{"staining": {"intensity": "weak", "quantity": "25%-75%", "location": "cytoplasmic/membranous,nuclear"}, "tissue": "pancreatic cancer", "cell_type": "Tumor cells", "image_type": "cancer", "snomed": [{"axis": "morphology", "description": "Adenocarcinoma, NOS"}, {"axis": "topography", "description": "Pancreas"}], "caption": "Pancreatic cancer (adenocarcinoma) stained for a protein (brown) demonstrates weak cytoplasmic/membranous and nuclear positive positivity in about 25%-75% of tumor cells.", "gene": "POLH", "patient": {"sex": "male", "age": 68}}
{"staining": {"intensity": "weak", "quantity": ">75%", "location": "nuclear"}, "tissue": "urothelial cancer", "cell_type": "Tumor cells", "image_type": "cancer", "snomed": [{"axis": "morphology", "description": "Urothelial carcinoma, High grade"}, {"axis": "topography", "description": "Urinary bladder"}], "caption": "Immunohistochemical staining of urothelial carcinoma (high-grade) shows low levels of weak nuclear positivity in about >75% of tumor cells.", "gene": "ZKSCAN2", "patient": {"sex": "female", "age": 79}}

==

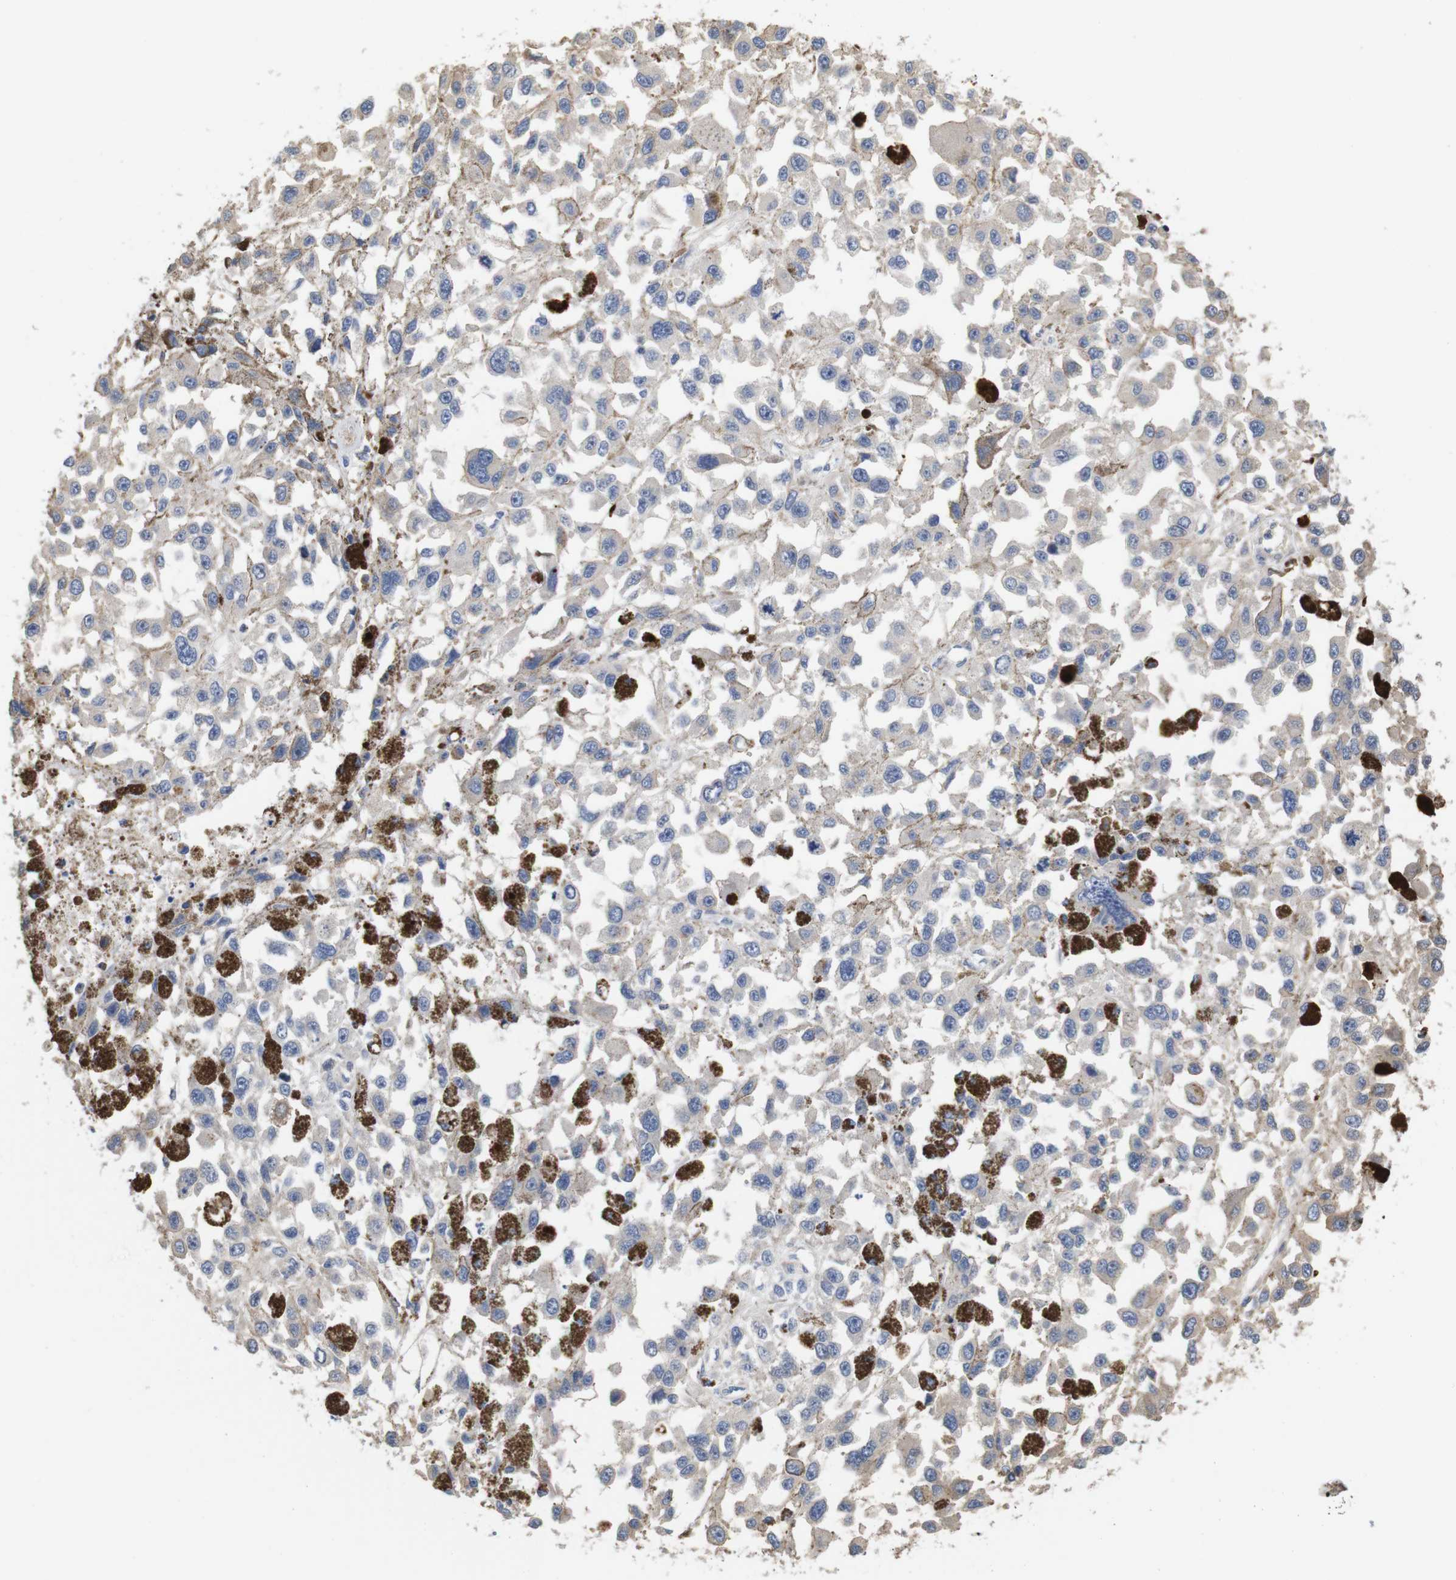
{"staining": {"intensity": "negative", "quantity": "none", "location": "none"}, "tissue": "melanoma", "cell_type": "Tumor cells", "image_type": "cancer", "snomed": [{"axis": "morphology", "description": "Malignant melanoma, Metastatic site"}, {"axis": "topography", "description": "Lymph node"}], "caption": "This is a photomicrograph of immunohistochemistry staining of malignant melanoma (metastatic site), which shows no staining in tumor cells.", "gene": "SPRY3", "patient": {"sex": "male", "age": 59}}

DIRECTIONS FOR THIS TASK> Reproduce the entries above exactly, but only the lines between the line holding "cancer (adenocarcinoma) stained" and the line holding "staining of urothelial", inclusive.

THE ANSWER>
{"staining": {"intensity": "weak", "quantity": "25%-75%", "location": "cytoplasmic/membranous,nuclear"}, "tissue": "pancreatic cancer", "cell_type": "Tumor cells", "image_type": "cancer", "snomed": [{"axis": "morphology", "description": "Adenocarcinoma, NOS"}, {"axis": "topography", "description": "Pancreas"}], "caption": "Pancreatic cancer (adenocarcinoma) stained for a protein (brown) demonstrates weak cytoplasmic/membranous and nuclear positive positivity in about 25%-75% of tumor cells.", "gene": "POLH", "patient": {"sex": "male", "age": 68}}
{"staining": {"intensity": "weak", "quantity": ">75%", "location": "nuclear"}, "tissue": "urothelial cancer", "cell_type": "Tumor cells", "image_type": "cancer", "snomed": [{"axis": "morphology", "description": "Urothelial carcinoma, High grade"}, {"axis": "topography", "description": "Urinary bladder"}], "caption": "Immunohistochemical staining of urothelial carcinoma (high-grade) shows low levels of weak nuclear positivity in about >75% of tumor cells.", "gene": "ZKSCAN2", "patient": {"sex": "female", "age": 79}}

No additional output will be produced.